中国メディアによると、劉医師は日常的に過剰診療を行っていたという。高額なロボット手術を頻繁に実施したり、少しでも標準値を超える数値を検出すれば、手術を薦めたりしていた。健康食品の購入も強要していた。
腸閉塞の手術で問題のある部分が見つからず、正常な腸を切り取り「腐った腸だ」と患者に嘘の説明をしていた。少しでも腫瘍が見つかると、すぐに化学療法を始め、患者を「薬漬け」「検査漬け」にする。
あるがん患者の手術中、がん細胞を見つけることができなかったため、膵臓を切除した。別の手術では、出血がなかったにもかかわらず、産科から出産時の出血を「借りてきて」自身の白衣につけ、「緊急輸血が必要だ」と偽りの説明をし、親族に同意書のサインを求めた。

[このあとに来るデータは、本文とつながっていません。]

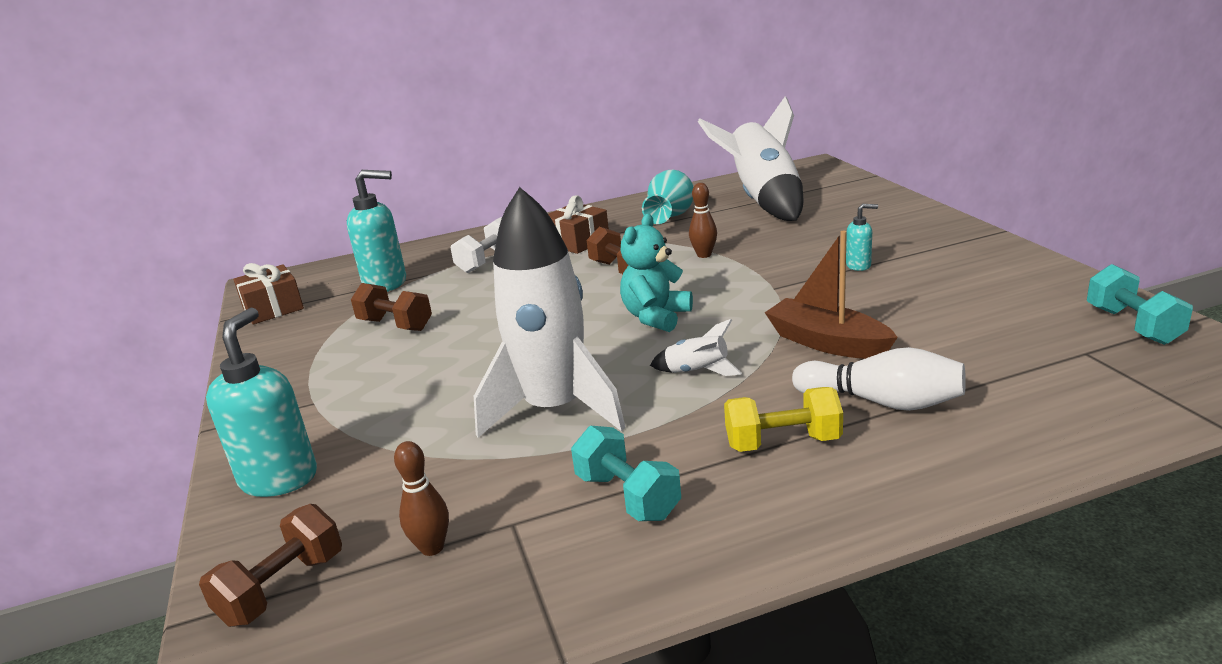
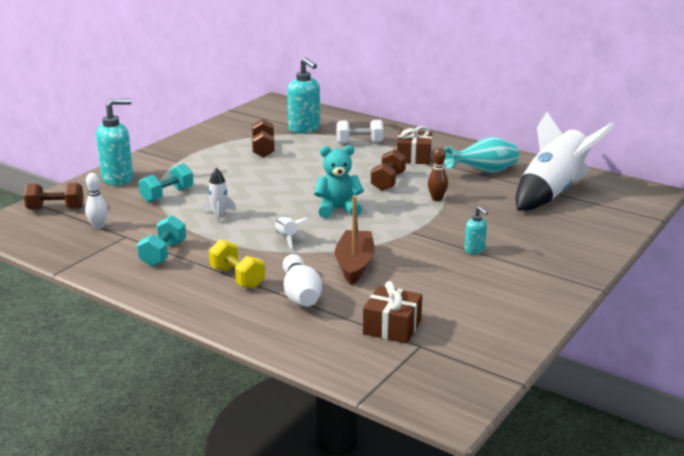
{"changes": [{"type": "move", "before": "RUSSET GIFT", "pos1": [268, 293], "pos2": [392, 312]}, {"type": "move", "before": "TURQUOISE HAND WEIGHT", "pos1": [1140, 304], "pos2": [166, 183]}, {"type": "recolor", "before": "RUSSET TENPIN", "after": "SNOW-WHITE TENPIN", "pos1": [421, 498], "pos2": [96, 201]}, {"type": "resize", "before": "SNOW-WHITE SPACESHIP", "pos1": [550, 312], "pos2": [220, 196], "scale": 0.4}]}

また、ある患者の場合、正常な肛門が切除され、人工肛門の造設を余儀なくされた。
常軌を逸する治療行為はより多くの報酬を得るために行われていた。2年前にも患者からの苦情で処分を受けたが、診察を続けていた。今回は、患者らがSNS上で暴露したため発覚した。
中南大学湘雅二医院は市内で最大規模の医療機関で、劉医師は同病院の模範医師だった。
中国では近年、公立病院は国からの補助が減少し、自力で資金繰りする必要がある。病院の営利主義がはびこり、患者と医師の関係は近年、著しく悪化した。
患者は治療費のほか、手術を担当する医師に「紅包」と呼ばれる賄賂を渡す必要がある。逆に治療がうまくいかなかった場合、医師を殺害するなど、医療トラブルが多発している。